A cadre of corrupt criminal corporate cronies surrounding a decrepit, deceitful, degenerate, decomposing octogenarian. Led around by the nose. Told what he’s told. Believing whatever he’s told. Living inside a presidential bubble of insulated and isolated, artificially created reality. I hereby declare a 25% tariff on all automobiles imported from Vandalia!
I’m as concerned about overpopulation as anyone. And I had this million-dollar idea. Condom packages with Eric Trump’s picture printed on every package. With the slogan; “Some mistakes can last a lifetime.” I haven’t checked with Eric yet, but I feel certain we can reach an accommodation. The acorn doesn’t fall far from the tree, you know. The All-American Trump phone turns out to be a Chinese knockoff of a ten-year-old -phone. It’s not made in America! It’s not assembled in America! They just lied to you! You look surprised!
God Damn it! Give the devil his due. The agreement for your Trump phone clearly states that your deposit is no guarantee you will ever receive a Trump phone. Genius! Pure genius. They sucked in $59 million in deposits from Trump suckers everywhere. No storefronts or employees. No rent and not even any cell phones! “You are my mindless slaves! Go get your credit card and order right now! I command it!” Please allow four to six weeks for the letter explaining the extended delivery delay.

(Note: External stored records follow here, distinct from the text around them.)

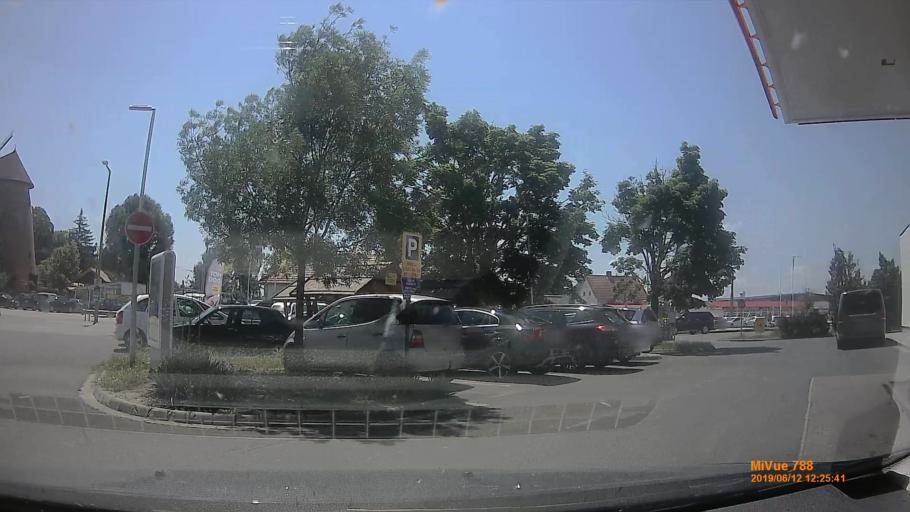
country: HU
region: Bacs-Kiskun
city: Kecskemet
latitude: 46.8817
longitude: 19.7072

Without a doubt, the reflecting pool scandal is the luckiest thing to happen yet for the Trump misadministration. It’s perfect! As long as we’re fighting our war on the vandals, no one will notice the horrid performance of JD Vance. “I just flew in from Washington, and boy, are my arms tired! Hello? Is this thing on?” How bad could it be? Well, you know how in boxing matches the champion always comes in last and humiliates the challenger by making them wait? Like that, the Iranians kept JD waiting around twenty minutes. Just standing in the atrium and looking around the room waiting for the Iranians. A better man would have walked out at that insult. Unfortunately, we didn’t have one available.
JD says the Iranian oil sanctions are all gone! The White House is asking for an additional eighty billion dollars to cover funding the war. 300 billion dollars from the “Gulf-States.” Got it? Not us! The Gulf-States fund. Of course, we might still make a “small” private donation to the fund. Say? $100 billion? Donald Trump is the greatest thing ever to happen to Iran. It’s Trump Christmas! Sanctions lifted! Assets unfrozen! Billions in new gratuities flowing in. And without that reflecting pool scandal to fall back on, the American people might notice the public humiliation of the United States by Iran.
“We know that they are lying, they know that they are lying, they even know that we know they are lying, we also know that they know we know they are lying too, they of course know that we certainly know they know we know they are lying too as well, but they are still lying. In our country, the lie has become not just a moral category, but the pillar industry of this country.”